Exercise prompt
Count the lines in the data below that contain the string "bridge", matching case exactly, and reply with the number only.

Recorded information
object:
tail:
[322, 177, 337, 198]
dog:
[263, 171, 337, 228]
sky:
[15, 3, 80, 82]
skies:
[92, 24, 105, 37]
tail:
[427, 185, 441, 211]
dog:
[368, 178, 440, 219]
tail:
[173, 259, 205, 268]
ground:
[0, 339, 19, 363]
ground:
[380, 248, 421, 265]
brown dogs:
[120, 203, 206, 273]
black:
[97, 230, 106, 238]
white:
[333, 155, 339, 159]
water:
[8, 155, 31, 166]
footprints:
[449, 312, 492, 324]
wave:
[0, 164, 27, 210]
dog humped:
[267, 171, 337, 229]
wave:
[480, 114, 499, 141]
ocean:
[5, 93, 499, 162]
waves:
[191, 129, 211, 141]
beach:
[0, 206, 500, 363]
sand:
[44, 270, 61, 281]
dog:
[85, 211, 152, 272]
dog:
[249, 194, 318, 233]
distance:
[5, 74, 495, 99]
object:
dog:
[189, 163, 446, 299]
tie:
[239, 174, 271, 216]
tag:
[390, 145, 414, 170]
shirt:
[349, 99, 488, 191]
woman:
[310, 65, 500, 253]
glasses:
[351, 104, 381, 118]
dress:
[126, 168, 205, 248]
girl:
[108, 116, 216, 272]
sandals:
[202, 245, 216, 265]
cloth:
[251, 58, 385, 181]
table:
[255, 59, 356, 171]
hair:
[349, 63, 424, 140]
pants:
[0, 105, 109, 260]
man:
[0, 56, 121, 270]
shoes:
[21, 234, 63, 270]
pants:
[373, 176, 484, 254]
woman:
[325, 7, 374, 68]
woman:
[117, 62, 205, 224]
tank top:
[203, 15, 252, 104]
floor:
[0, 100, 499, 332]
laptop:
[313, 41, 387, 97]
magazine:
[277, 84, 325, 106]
* * *
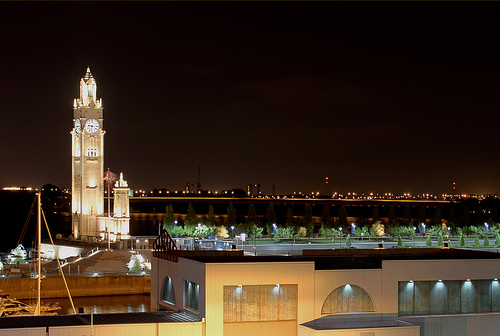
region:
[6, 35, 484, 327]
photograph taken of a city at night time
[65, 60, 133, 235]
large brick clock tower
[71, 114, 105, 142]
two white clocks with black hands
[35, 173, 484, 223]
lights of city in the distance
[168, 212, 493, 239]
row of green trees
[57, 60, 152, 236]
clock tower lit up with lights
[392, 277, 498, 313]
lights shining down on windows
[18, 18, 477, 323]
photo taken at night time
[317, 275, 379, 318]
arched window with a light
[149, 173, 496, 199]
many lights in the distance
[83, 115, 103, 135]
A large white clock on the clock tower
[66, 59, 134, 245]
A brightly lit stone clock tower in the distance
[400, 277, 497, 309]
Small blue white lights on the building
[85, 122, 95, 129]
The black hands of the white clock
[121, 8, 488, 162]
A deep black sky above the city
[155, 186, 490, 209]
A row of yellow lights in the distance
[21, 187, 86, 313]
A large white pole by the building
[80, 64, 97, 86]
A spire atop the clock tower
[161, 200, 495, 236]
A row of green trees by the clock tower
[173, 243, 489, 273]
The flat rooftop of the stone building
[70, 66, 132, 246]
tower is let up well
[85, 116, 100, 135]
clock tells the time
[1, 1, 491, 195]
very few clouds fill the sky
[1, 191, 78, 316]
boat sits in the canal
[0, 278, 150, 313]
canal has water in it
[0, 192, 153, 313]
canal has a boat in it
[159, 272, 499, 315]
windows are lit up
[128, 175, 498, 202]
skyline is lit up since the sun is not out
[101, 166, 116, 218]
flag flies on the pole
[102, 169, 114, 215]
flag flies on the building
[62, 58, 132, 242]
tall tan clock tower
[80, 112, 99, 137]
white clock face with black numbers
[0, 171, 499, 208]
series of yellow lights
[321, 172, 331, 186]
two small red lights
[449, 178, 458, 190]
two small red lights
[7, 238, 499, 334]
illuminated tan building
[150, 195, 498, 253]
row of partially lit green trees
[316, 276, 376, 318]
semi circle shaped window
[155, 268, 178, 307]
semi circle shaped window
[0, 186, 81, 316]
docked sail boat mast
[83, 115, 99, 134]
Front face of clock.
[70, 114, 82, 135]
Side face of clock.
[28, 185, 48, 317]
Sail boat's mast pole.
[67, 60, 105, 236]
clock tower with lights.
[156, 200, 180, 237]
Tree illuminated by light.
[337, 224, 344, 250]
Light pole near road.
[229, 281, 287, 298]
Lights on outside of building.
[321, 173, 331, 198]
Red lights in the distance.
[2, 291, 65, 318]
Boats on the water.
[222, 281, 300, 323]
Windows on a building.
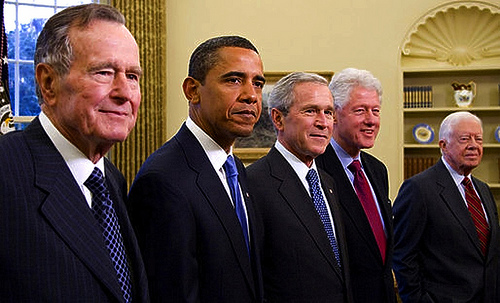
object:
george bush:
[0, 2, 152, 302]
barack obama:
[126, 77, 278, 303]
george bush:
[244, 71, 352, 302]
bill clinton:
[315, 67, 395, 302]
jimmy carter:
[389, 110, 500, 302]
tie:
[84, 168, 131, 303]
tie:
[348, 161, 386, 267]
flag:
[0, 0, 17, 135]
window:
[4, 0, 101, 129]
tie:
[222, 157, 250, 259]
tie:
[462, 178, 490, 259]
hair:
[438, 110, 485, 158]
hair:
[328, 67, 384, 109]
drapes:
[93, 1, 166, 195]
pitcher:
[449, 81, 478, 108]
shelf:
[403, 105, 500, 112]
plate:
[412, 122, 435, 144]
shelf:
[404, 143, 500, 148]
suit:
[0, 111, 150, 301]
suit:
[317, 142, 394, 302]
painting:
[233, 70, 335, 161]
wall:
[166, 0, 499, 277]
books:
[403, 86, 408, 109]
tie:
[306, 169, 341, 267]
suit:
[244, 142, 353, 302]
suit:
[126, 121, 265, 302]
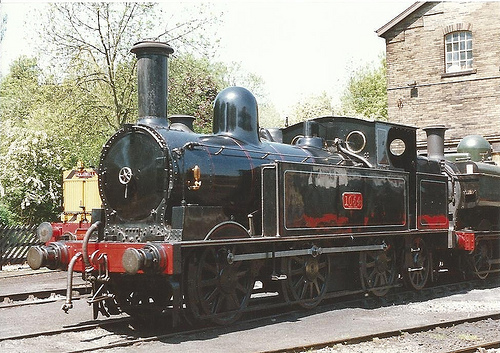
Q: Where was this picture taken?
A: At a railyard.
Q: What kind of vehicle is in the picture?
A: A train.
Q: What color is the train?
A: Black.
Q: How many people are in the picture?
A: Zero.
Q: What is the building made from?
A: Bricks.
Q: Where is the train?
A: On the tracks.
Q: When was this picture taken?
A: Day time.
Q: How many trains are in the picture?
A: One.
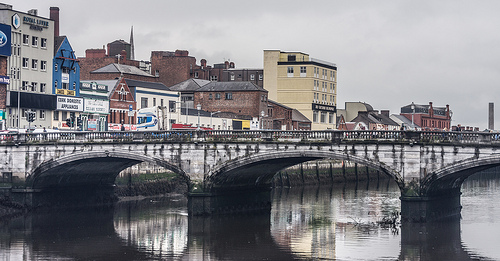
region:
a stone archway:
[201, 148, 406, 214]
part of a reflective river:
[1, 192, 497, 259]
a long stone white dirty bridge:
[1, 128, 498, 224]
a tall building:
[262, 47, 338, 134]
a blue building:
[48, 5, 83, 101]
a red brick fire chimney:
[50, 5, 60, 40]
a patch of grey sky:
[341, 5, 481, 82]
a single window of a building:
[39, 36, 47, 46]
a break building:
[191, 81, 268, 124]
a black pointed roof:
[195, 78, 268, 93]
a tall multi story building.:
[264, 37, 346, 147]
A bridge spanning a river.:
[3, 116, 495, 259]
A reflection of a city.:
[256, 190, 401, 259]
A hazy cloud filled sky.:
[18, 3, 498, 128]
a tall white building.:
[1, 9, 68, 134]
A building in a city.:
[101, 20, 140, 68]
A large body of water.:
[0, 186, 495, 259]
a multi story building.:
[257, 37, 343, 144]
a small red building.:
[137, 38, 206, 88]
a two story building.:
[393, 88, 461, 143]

Result for this task
2